Copy each line below in which the word "flat" occurs.

(Source texts of formatted documents)
★ ★ ★ ★ ★ ★ ★

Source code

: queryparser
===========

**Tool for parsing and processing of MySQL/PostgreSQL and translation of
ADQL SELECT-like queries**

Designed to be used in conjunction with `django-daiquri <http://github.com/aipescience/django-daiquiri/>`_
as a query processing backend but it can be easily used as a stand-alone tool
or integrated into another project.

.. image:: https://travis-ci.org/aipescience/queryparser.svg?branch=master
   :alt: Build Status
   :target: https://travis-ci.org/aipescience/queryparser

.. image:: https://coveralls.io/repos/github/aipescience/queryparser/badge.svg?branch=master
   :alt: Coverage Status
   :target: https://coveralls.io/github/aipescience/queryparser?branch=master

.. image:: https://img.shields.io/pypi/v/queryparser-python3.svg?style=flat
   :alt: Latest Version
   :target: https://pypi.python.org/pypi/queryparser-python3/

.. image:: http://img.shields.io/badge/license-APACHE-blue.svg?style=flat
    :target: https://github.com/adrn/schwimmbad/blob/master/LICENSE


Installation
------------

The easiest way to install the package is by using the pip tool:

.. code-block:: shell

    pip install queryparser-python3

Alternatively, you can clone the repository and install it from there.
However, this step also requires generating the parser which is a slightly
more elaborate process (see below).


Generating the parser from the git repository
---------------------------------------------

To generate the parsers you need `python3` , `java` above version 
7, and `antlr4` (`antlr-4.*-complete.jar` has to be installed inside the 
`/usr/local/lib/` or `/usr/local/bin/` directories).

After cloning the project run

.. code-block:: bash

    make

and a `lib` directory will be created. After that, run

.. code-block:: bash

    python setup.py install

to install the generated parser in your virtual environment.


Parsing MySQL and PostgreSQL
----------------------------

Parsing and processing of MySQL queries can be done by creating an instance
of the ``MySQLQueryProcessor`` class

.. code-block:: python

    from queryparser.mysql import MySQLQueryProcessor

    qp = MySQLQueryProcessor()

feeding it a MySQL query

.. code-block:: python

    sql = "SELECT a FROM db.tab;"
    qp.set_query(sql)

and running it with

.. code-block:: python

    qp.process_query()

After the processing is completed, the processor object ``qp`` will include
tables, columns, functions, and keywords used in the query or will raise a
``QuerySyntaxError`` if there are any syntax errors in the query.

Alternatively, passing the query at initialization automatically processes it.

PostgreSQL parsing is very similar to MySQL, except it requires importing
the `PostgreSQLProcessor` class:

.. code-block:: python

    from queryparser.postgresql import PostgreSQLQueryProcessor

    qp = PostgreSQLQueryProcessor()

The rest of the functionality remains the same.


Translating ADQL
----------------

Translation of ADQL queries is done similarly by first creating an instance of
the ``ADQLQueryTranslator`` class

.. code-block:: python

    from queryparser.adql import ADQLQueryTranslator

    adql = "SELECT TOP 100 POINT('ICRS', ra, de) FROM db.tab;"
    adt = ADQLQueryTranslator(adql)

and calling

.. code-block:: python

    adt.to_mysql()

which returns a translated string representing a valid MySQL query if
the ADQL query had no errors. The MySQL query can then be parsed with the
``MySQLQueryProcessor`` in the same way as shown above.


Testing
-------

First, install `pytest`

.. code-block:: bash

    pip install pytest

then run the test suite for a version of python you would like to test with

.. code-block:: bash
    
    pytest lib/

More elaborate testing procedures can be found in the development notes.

★ ★ ★ ★ ★ ★ ★

Worked solution |
.. image:: https://img.shields.io/pypi/v/queryparser-python3.svg?style=flat
.. image:: http://img.shields.io/badge/license-APACHE-blue.svg?style=flat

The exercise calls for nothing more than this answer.